WHAT IS EXPECTED: Wherever a line of the data contains "KEPAHIANG", copy that line.

EXTRACTED DATA:

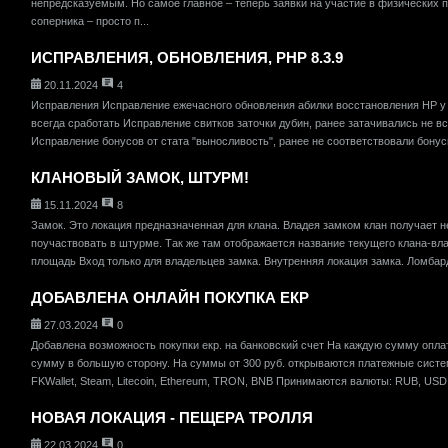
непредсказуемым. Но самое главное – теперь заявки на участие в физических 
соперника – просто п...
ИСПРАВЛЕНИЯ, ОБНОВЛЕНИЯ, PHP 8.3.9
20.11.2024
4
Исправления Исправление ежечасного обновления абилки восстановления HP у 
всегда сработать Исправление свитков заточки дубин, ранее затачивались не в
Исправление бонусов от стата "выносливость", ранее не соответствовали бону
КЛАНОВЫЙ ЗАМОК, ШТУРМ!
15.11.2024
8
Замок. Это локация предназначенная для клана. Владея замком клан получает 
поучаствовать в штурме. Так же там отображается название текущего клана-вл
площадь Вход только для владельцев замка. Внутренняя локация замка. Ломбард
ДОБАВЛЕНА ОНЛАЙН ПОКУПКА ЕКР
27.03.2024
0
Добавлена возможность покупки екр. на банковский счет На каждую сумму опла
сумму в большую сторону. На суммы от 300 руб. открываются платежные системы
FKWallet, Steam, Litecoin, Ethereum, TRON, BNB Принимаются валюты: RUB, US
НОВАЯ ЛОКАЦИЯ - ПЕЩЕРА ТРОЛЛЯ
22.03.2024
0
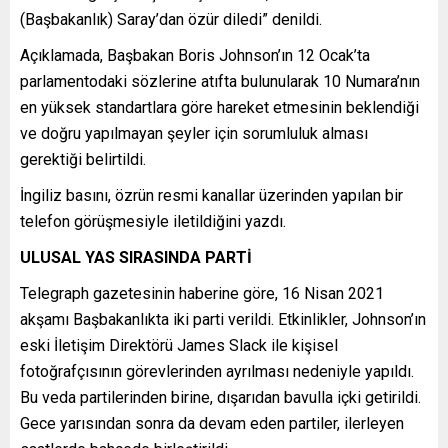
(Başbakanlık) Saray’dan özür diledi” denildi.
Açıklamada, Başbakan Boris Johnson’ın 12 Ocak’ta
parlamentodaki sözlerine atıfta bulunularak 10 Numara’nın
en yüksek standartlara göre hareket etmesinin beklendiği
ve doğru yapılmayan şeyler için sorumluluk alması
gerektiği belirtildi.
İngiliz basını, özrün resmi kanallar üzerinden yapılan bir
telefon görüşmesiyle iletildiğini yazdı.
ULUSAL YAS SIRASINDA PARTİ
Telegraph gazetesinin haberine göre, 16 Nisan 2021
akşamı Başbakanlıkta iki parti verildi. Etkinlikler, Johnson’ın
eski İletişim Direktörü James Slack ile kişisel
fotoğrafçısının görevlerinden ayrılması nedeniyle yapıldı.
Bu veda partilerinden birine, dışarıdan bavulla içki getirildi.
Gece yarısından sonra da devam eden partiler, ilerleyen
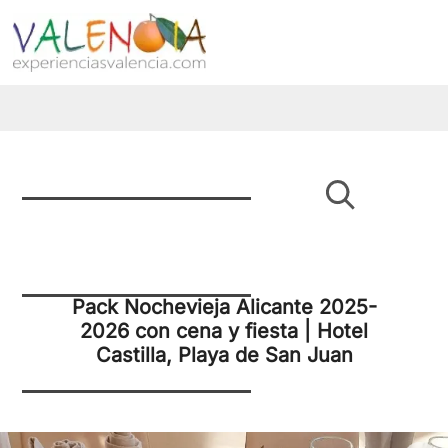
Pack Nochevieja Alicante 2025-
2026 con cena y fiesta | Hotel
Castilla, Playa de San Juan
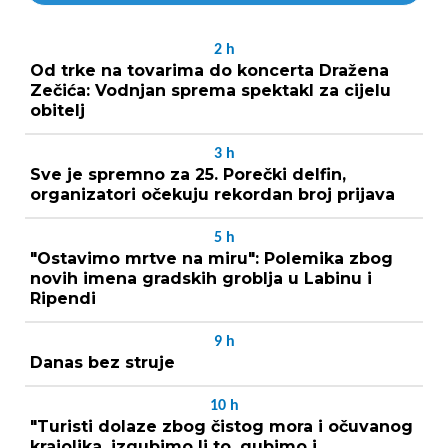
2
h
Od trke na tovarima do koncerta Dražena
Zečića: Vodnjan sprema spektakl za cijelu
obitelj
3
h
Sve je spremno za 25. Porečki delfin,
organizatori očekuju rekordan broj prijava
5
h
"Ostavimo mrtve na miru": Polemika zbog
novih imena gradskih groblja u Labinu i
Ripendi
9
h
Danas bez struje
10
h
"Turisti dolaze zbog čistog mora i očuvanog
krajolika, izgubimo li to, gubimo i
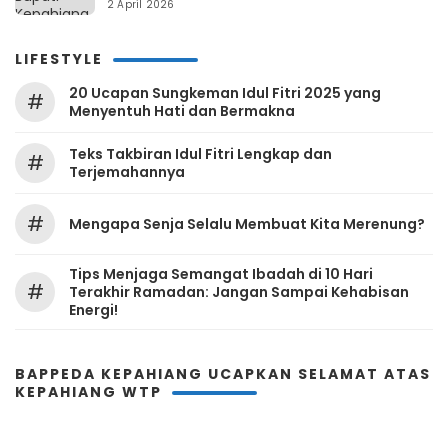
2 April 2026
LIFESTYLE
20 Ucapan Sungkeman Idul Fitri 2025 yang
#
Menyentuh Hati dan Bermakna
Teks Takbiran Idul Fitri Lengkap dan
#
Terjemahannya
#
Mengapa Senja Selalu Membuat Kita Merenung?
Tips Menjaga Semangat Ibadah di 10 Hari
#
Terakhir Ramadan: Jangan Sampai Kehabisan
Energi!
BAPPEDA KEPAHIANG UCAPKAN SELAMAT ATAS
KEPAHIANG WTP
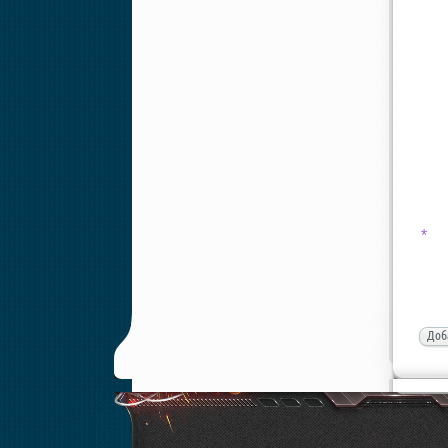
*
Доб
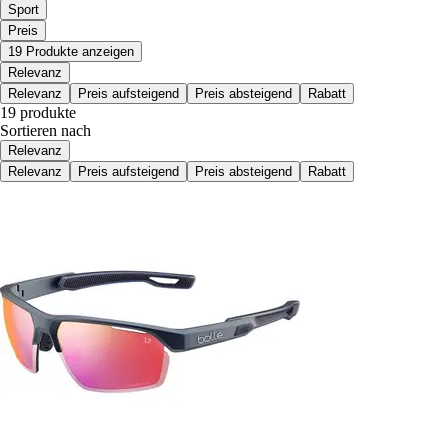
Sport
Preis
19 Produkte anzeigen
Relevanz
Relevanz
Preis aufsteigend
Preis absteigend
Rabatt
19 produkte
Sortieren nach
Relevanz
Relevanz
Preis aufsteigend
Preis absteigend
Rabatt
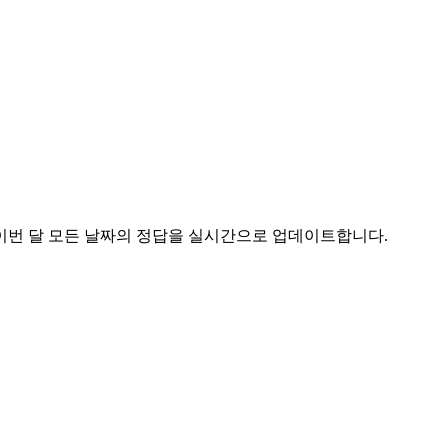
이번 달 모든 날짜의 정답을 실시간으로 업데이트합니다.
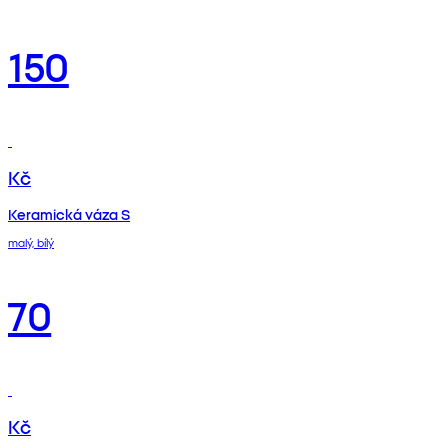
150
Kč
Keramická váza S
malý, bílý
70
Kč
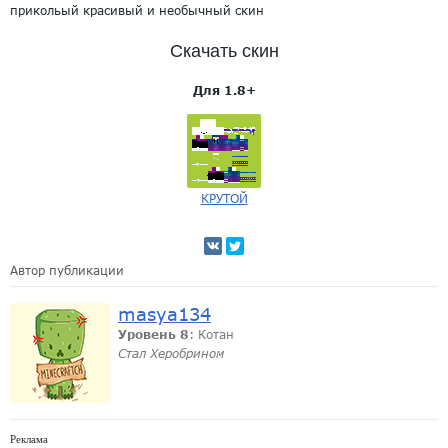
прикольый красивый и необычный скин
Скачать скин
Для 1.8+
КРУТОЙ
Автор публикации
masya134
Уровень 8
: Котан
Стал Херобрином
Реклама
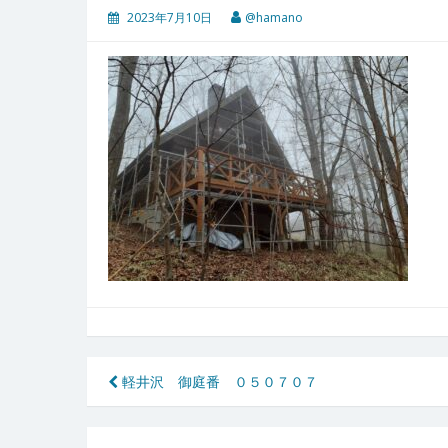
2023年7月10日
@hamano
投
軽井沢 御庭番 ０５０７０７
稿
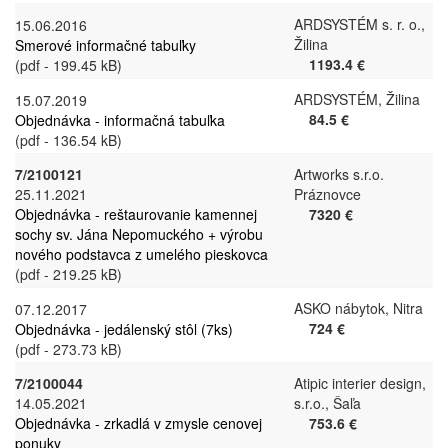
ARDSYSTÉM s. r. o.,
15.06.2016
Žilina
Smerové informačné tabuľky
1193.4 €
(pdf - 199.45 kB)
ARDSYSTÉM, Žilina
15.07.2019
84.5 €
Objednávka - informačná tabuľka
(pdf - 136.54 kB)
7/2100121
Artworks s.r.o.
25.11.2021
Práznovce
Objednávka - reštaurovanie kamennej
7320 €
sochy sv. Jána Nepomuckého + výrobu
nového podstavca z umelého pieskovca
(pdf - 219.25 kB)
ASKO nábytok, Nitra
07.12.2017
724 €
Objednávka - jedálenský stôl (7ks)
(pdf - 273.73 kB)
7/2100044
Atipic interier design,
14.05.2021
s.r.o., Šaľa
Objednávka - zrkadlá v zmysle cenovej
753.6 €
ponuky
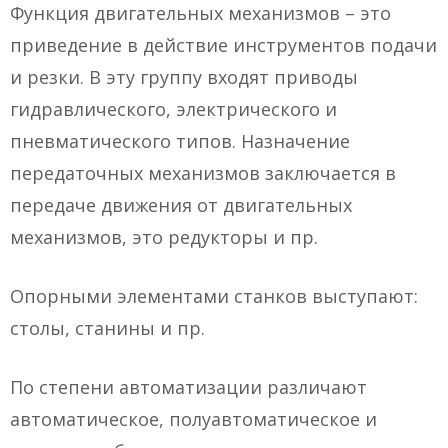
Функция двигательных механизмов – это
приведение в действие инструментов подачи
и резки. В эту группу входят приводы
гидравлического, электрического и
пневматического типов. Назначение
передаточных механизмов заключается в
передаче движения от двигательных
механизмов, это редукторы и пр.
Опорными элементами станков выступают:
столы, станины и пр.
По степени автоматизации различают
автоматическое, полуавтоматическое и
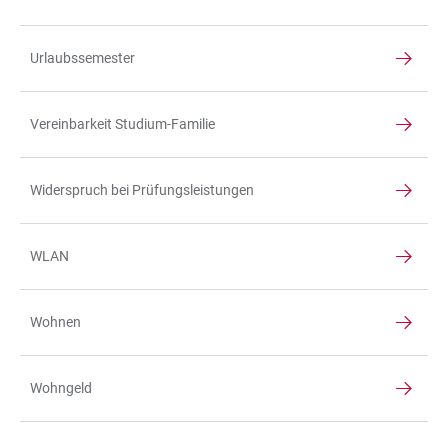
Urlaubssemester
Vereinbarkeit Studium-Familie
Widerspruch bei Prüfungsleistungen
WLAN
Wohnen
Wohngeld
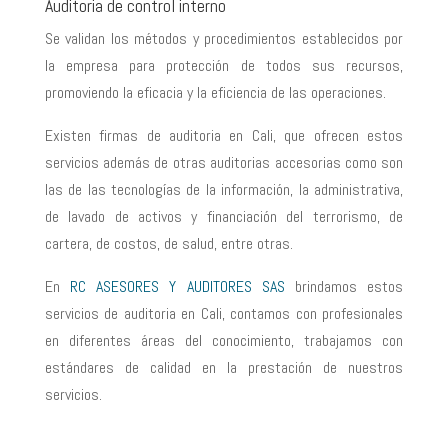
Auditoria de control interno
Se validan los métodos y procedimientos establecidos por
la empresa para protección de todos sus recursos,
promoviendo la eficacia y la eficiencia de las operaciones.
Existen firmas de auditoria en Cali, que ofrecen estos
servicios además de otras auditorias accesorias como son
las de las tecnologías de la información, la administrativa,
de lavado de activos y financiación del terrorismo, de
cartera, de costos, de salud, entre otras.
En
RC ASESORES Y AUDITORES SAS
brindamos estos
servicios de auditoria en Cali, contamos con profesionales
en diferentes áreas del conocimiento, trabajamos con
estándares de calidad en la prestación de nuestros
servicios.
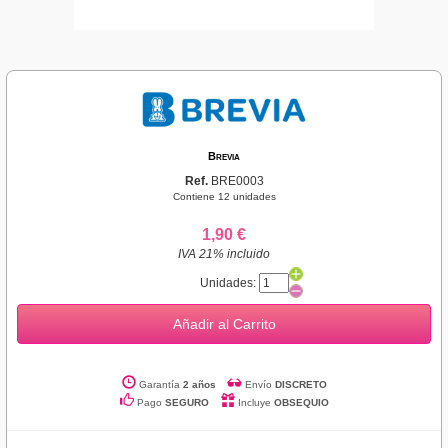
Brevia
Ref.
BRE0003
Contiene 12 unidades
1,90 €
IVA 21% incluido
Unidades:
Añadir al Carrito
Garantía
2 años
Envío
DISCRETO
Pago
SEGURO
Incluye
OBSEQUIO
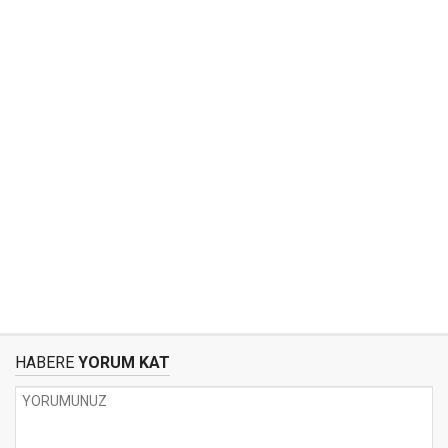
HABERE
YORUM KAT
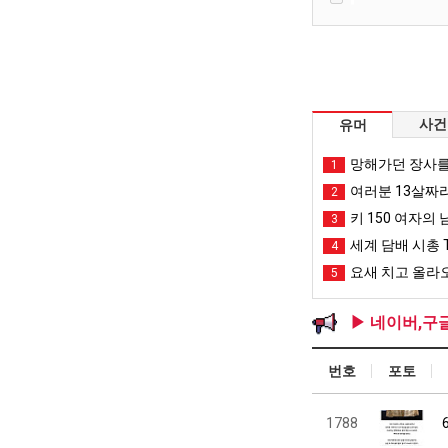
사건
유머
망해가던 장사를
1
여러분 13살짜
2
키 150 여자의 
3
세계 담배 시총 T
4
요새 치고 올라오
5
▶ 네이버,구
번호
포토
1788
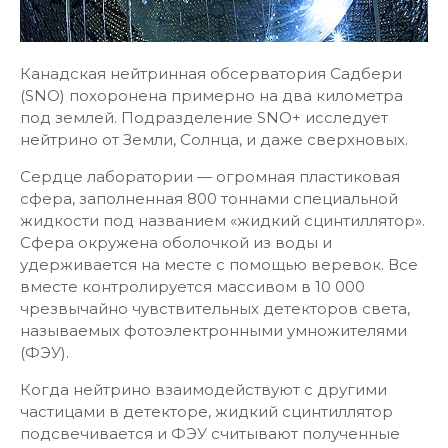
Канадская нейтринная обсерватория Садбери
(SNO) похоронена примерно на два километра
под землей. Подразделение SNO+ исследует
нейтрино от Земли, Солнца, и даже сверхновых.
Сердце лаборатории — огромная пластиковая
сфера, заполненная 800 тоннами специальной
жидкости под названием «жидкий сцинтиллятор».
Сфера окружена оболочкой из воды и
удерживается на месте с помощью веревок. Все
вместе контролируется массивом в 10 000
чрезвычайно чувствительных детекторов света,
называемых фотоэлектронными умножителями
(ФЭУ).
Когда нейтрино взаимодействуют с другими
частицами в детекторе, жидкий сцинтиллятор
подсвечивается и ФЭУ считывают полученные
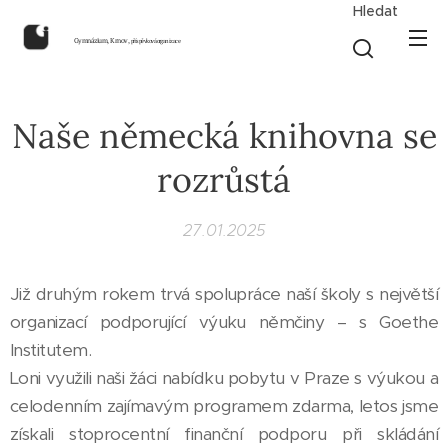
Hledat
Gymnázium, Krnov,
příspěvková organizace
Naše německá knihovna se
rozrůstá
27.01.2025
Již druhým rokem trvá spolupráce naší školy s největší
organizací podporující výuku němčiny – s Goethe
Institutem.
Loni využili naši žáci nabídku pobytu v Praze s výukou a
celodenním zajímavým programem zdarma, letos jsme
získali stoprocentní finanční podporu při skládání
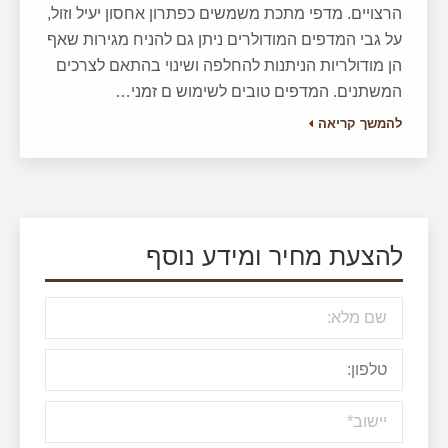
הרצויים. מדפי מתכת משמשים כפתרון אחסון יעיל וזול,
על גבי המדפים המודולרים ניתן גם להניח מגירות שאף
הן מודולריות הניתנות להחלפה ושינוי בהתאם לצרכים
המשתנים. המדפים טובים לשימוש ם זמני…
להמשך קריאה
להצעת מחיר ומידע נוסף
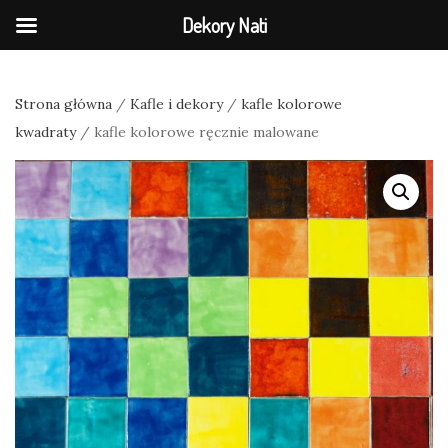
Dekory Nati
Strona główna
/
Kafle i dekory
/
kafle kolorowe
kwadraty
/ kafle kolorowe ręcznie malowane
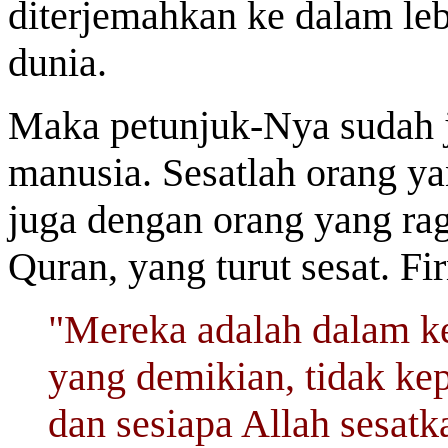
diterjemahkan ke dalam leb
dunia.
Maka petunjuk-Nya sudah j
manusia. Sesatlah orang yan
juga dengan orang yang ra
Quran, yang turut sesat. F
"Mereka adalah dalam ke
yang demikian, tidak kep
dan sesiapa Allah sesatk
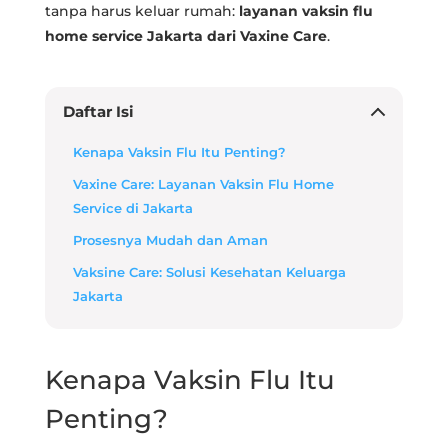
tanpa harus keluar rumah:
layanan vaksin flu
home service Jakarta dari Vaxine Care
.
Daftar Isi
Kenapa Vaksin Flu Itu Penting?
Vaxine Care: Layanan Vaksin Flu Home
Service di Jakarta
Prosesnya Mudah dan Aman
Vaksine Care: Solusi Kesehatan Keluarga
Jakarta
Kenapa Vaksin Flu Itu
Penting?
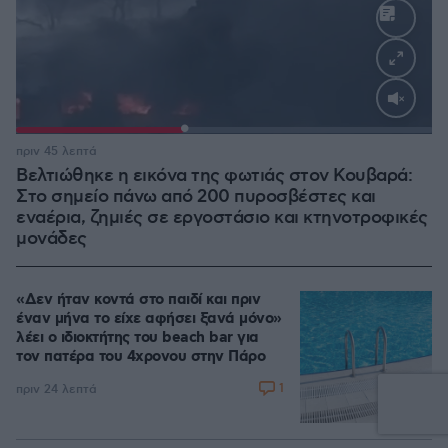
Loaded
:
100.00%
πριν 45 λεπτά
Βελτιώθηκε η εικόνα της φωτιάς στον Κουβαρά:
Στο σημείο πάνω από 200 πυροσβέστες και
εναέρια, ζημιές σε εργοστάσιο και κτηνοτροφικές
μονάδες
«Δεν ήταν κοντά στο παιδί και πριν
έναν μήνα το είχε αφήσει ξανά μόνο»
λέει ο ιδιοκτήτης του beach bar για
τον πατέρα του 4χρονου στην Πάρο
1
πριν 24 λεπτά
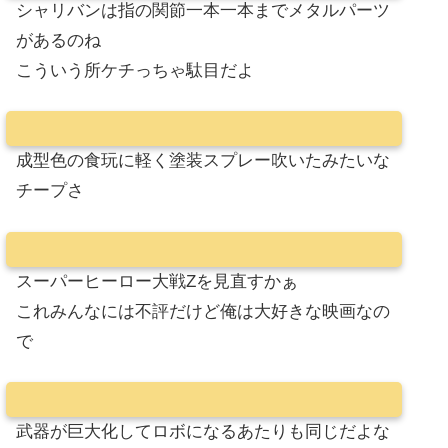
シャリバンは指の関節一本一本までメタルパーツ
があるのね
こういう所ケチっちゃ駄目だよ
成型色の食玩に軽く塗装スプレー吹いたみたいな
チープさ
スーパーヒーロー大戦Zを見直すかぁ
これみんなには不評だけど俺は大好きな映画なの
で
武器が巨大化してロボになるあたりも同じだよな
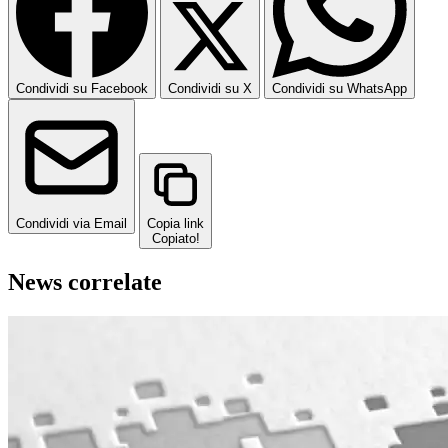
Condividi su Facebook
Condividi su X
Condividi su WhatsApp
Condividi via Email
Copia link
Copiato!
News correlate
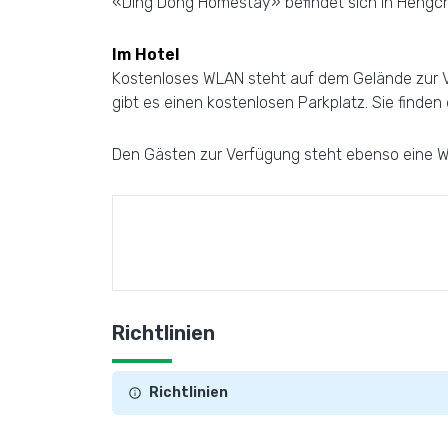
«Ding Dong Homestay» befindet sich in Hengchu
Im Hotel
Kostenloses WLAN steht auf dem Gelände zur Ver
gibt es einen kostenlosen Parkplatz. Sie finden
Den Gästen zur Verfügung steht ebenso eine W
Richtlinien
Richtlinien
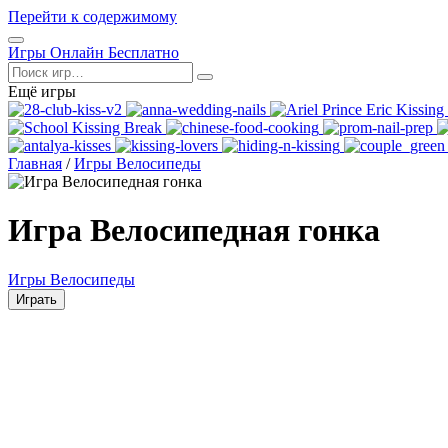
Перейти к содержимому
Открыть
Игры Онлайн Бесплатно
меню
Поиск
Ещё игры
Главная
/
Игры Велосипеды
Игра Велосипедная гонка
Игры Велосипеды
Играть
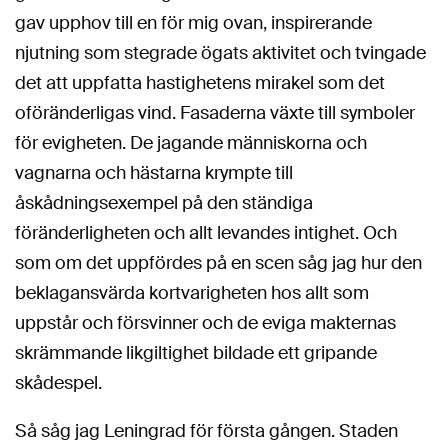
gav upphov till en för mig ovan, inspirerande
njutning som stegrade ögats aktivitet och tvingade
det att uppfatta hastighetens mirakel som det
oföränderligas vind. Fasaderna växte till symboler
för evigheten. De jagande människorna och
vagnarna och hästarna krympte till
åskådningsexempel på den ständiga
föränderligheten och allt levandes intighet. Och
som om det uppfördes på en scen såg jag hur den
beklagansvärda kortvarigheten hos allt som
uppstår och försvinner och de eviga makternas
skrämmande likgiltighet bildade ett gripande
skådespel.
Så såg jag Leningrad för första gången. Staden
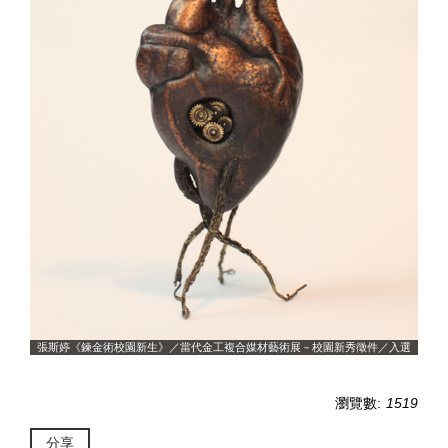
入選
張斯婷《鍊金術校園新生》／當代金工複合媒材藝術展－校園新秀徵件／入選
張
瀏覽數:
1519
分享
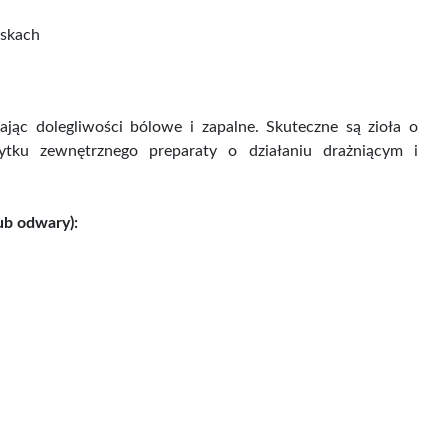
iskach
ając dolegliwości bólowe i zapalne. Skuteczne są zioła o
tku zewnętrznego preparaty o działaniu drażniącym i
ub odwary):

ANSWER BOX:
BAPPEDA KEPAHIANG UCAPKAN SELAMAT ATAS
KEPAHIANG WTP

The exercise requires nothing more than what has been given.